Ce qu’il faut retenir sans se noyer dans les numéros d’EIP
Si l’on écarte le bruit, il reste quelques faits stables. Ethereum et Base ne feront pas converger, pour l’instant, le format des transactions de leurs futurs portefeuilles programmables. Le réseau principal avance avec l’EIP-8141. Base déploiera l’EIP-8130 selon son calendrier. Les wallets, indexeurs et outils d’audit devront vivre avec deux chemins. Les adresses de comptes intelligents pourraient diverger. L’ERC-5792 offre aux applications un moyen de rester au-dessus de la mêlée.
Ces faits suffisent à orienter une feuille de route. Ils suffisent aussi à tempérer les récits trop lisses sur l’unification imminente de l’expérience multi-chaînes. L’unification avance. Elle avance par couches, par compromis, par reculs locaux. Ce recul-là est local. Il n’est pas mineur.
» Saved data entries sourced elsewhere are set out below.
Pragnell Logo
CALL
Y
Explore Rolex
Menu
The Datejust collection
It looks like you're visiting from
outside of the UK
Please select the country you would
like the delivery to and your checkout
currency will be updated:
La fin d’un standard commun n’empêche pas les comptes programmables d’arriver. Elle impose seulement d’admettre que l’arrivée se fera en formation dispersée, et que quelqu’un devra traduire.
Synthèse du basculement en cours
Une clôture lucide plutôt qu’un verdict définitif
Il serait tentant de conclure par un camp du bien et un camp de l’erreur. Ce serait paresseux. Ethereum protège la lenteur d’un protocole commun. Base protège la vitesse d’un produit qu’elle peut livrer de bout en bout. Les utilisateurs, eux, jugeront à l’usage. Ils jugeront si leur portefeuille masque la couture. Ils jugeront si une adresse se comporte comme ils le croient. Ils jugeront si payer, signer, récupérer un compte reste simple quand on change de réseau.
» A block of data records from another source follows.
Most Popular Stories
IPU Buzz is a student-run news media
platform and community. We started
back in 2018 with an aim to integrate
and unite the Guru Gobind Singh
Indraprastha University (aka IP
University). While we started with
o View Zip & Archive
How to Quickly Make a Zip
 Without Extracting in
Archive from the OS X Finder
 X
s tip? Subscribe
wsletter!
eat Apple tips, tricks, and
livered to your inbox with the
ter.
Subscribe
En attendant ce verdict empirique, le travail commence. Il est ingrat. Il consiste à lire deux spécifications, à écrire deux adaptateurs, à tester deux mondes qui se ressemblent assez pour tromper, et assez peu pour casser. C’est moins glamour qu’une annonce d’unification. C’est davantage fidèle à la manière dont les infrastructures évoluent vraiment.
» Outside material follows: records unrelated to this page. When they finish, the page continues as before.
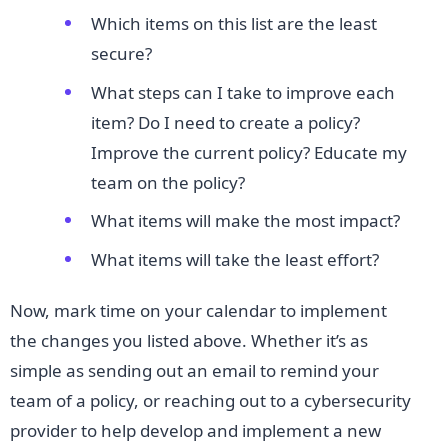
Which items on this list are the least
secure?
What steps can I take to improve each
item? Do I need to create a policy?
Improve the current policy? Educate my
team on the policy?
What items will make the most impact?
What items will take the least effort?
Now, mark time on your calendar to implement
the changes you listed above. Whether it’s as
simple as sending out an email to remind your
team of a policy, or reaching out to a cybersecurity
provider to help develop and implement a new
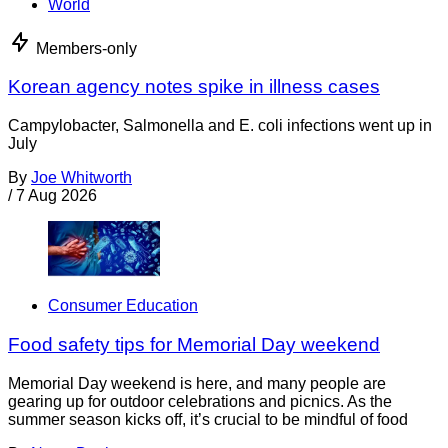
World
Members-only
Korean agency notes spike in illness cases
Campylobacter, Salmonella and E. coli infections went up in
July
By
Joe Whitworth
/
7 Aug 2026
Consumer Education
Food safety tips for Memorial Day weekend
Memorial Day weekend is here, and many people are
gearing up for outdoor celebrations and picnics. As the
summer season kicks off, it’s crucial to be mindful of food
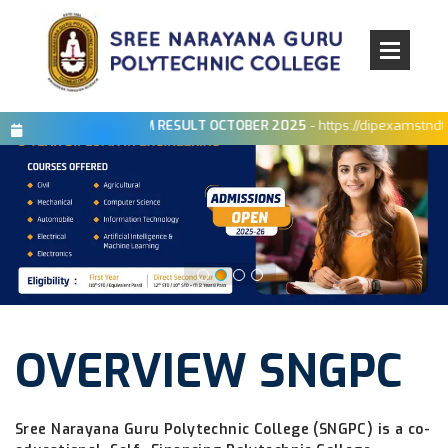
×
BOARD EXAM RESULT OCTOBER 2025
- https://dipexamstndte.in/Di
OVERVIEW SNGPC
Sree Narayana Guru Polytechnic College (SNGPC) is a co-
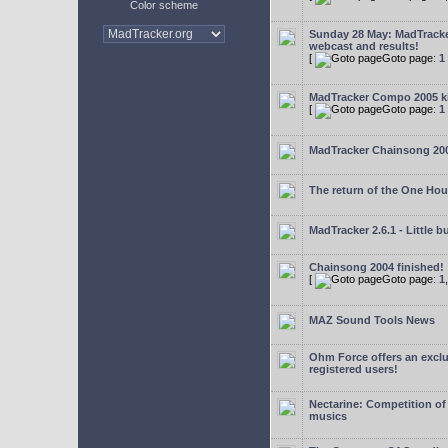
Color scheme
Sunday 28 May: MadTrack
webcast and results!
[
Goto page:
1
MadTracker Compo 2005 ki
[
Goto page:
1
MadTracker Chainsong 20
The return of the One Ho
MadTracker 2.6.1 - Little b
Chainsong 2004 finished!
[
Goto page:
1
MAZ Sound Tools News
Ohm Force offers an exclu
registered users!
Nectarine: Competition of
musics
Les portefeuilles programmables arriveront. Ils seront plus puissants qu’un EOA. Ils paieront le gas autrement. Ils signeront autrement. Ils ouvriront des sessions. Ils se rapprocheront, parfois, de l’expérience d’une application mobile ordinaire. Seulement voilà : sur Ethereum et sur Base, ils ne parleront plus exactement la même langue technique. À chacun, désormais, de décider s’il apprend les deux dialectes, ou s’il s’en remet à un traducteur. Dans cette industrie, le traducteur a un nom. On l’appelle encore wallet. Il vient d’hériter d’un second dictionnaire, et il n’aura pas le droit de se tromper de page.